Yes, that's exactly what I was trying to describe above. Proposals which try to change the core identity of the language also result in backwards-compatibility-induced bloat, although I would argue that's the smaller problem; shifting the identity in itself is the more serious one, because it basically makes the the language's existence pointless.

That is an excellent question, although I don't see how it's relevant to this discussion. Anyway, given how well current Rust is designed, it is highly unlikely that its core identity turns out to be just plain wrong within a time frame when the language, or at least its stability, still makes an impact. C is an excellent example of this phenomenon: it was the best way to do systems programming back in the day, but over time, its uncontrolled, unchecked, weakly-typed approach to accessing hardware and resources turned out to be unnecessary and too dangerous. 40-odd years after the birth of the language, we can now design better systems programming languages in the hope of replacing C, without the need of either growing C ad infinitum backwards-compatibly, or changing it and breaking people's old code. The C standards committee and community seem to have realized and embraced this; unfortunately, the C++ community doesn't, and now they have an identity problem.

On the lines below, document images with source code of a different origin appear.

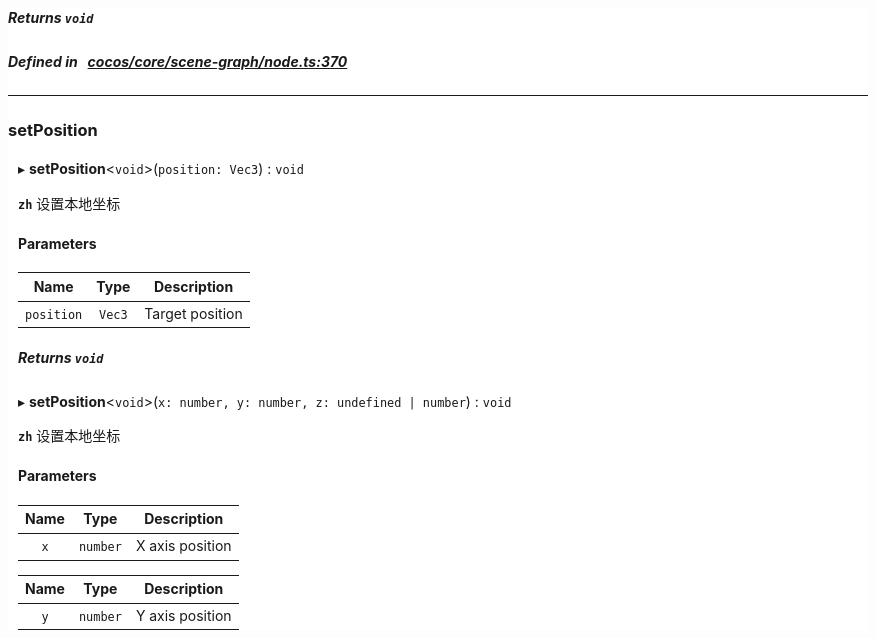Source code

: 

##### Returns `void`




</div>

##### Defined in &nbsp;   [cocos/core/scene-graph/node.ts:370](https://github.com/cocos-creator/engine/blob/c7bf6b8a9/cocos/core/scene-graph/node.ts#L370)&nbsp;
___
### setPosition
<div style="margin-left: 10px;">

▸   **setPosition**<`void`\>(`position: Vec3`) : `void`




**`zh`** 设置本地坐标








#### Parameters

| Name | Type | Description |
| :------: | :------: | :------: |
| `position` | `Vec3` | Target position  |



##### Returns `void`


▸   **setPosition**<`void`\>(`x: number, y: number, z: undefined | number`) : `void`




**`zh`** 设置本地坐标








#### Parameters

| Name | Type | Description |
| :------: | :------: | :------: |
| `x` | `number` | X axis position  |

| Name | Type | Description |
| :------: | :------: | :------: |
| `y` | `number` | Y axis position  |
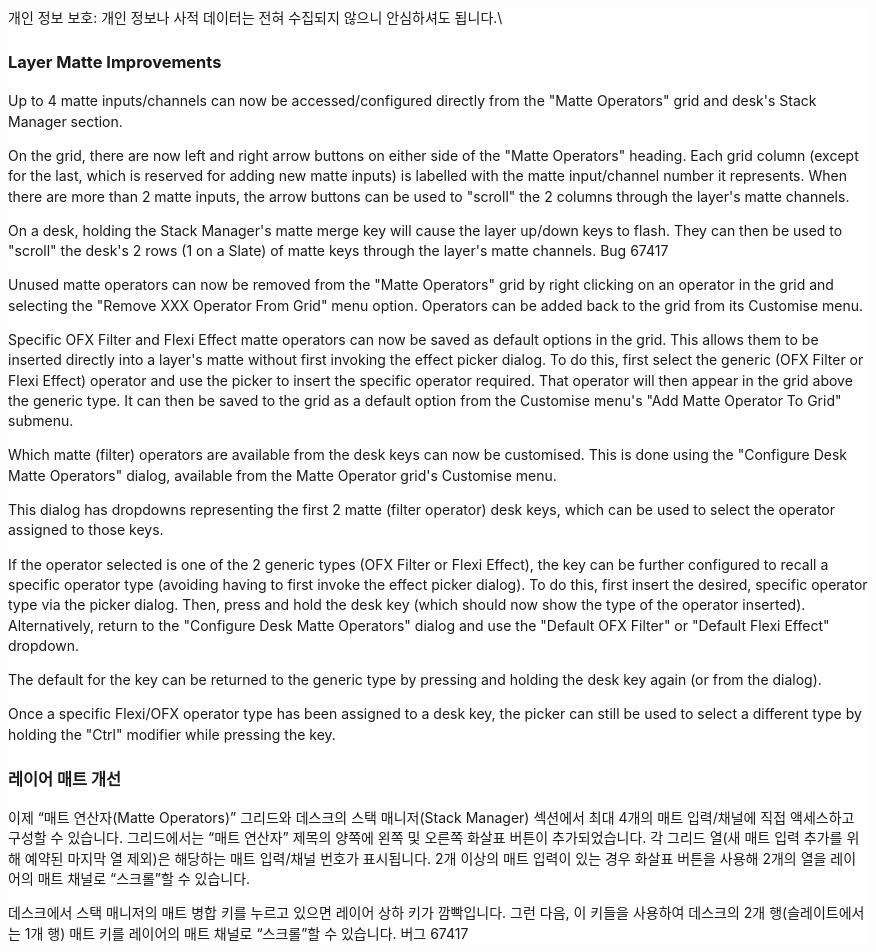 개인 정보 보호: 개인 정보나 사적 데이터는 전혀 수집되지 않으니 안심하셔도 됩니다.\


### Layer Matte Improvements&#x20;

Up to 4 matte inputs/channels can now be accessed/configured directly from the "Matte Operators" grid and desk's Stack Manager section.

On the grid, there are now left and right arrow buttons on either side of the "Matte Operators" heading. Each grid column (except for the last, which is reserved for adding new matte inputs) is labelled with the matte input/channel number it represents. When there are more than 2 matte inputs, the arrow buttons can be used to "scroll" the 2 columns through the layer's matte channels.

On a desk, holding the Stack Manager's matte merge key will cause the layer up/down keys to flash. They can then be used to "scroll" the desk's 2 rows (1 on a Slate) of matte keys through the layer's matte channels. Bug 67417

Unused matte operators can now be removed from the "Matte Operators" grid by right clicking on an operator in the grid and selecting the "Remove XXX Operator From Grid" menu option. Operators can be added back to the grid from its Customise menu.

Specific OFX Filter and Flexi Effect matte operators can now be saved as default options in the grid. This allows them to be inserted directly into a layer's matte without first invoking the effect picker dialog. To do this, first select the generic (OFX Filter or Flexi Effect) operator and use the picker to insert the specific operator required. That operator will then appear in the grid above the generic type. It can then be saved to the grid as a default option from the Customise menu's "Add Matte Operator To Grid" submenu.

Which matte (filter) operators are available from the desk keys can now be customised. This is done using the "Configure Desk Matte Operators" dialog, available from the Matte Operator grid's Customise menu.

This dialog has dropdowns representing the first 2 matte (filter operator) desk keys, which can be used to select the operator assigned to those keys.

If the operator selected is one of the 2 generic types (OFX Filter or Flexi Effect), the key can be further configured to recall a specific operator type (avoiding having to first invoke the effect picker dialog). To do this, first insert the desired, specific operator type via the picker dialog. Then, press and hold the desk key (which should now show the type of the operator inserted). Alternatively, return to the "Configure Desk Matte Operators" dialog and use the "Default OFX Filter" or "Default Flexi Effect" dropdown.

The default for the key can be returned to the generic type by pressing and holding the desk key again (or from the dialog).

Once a specific Flexi/OFX operator type has been assigned to a desk key, the picker can still be used to select a different type by holding the "Ctrl" modifier while pressing the key.



### 레이어 매트 개선

이제 “매트 연산자(Matte Operators)” 그리드와 데스크의 스택 매니저(Stack Manager) 섹션에서 최대 4개의 매트 입력/채널에 직접 액세스하고 구성할 수 있습니다. 그리드에서는 “매트 연산자” 제목의 양쪽에 왼쪽 및 오른쪽 화살표 버튼이 추가되었습니다. 각 그리드 열(새 매트 입력 추가를 위해 예약된 마지막 열 제외)은 해당하는 매트 입력/채널 번호가 표시됩니다. 2개 이상의 매트 입력이 있는 경우 화살표 버튼을 사용해 2개의 열을 레이어의 매트 채널로 “스크롤”할 수 있습니다.

데스크에서 스택 매니저의 매트 병합 키를 누르고 있으면 레이어 상하 키가 깜빡입니다. 그런 다음, 이 키들을 사용하여 데스크의 2개 행(슬레이트에서는 1개 행) 매트 키를 레이어의 매트 채널로 “스크롤”할 수 있습니다. 버그 67417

That's quite a hyperbole. If you look outside the design-by-committee world, you will find plenty of counterexamples. Most functional languages' users love and admire the mathematic beauty and purity of their favorite language, usually not without a reason. Some major scripting languages, such as Python and Ruby, also have a user base agreeing that the language is good for the purposes it was designed for. Sure, there are many other languages that have a reputation of being a "pile of junk" (and rightfully so), but it's not a necessity. Why should we set our own standards so pessimistically, then? "It will turn out to be bad anyway, so we might as well not care at all (or let anyone actively mess it up)" is not constructive, because if we think about Rust like that, then what was the point in the first place?

If the Rust community manage to keep the language sane, reasonable, and faithful to its original fundamental values, then I think it can realistically have such high hopes. Otherwise, probably not.

With this claim, you are degrading anyone who is concerned about the growth in complexity of the language, to the level of someone clueless who just automatically contradicts everything with a knee-jerk reflex. Please consider that most of the so-called "don't be like C++" arguments have solid and extensive technical reasoning behind them, and highlight important technical as well as social/cultural issues.

Again, this ignores the fact that people do regularly give detailed, professional arguments as to why they consider a specific feature or change to be a bad idea. So the claim that the entire opposition can be summed up as "pointing to C++" is an oversimplification at best, a strawman at worst, and in either case is simply untrue.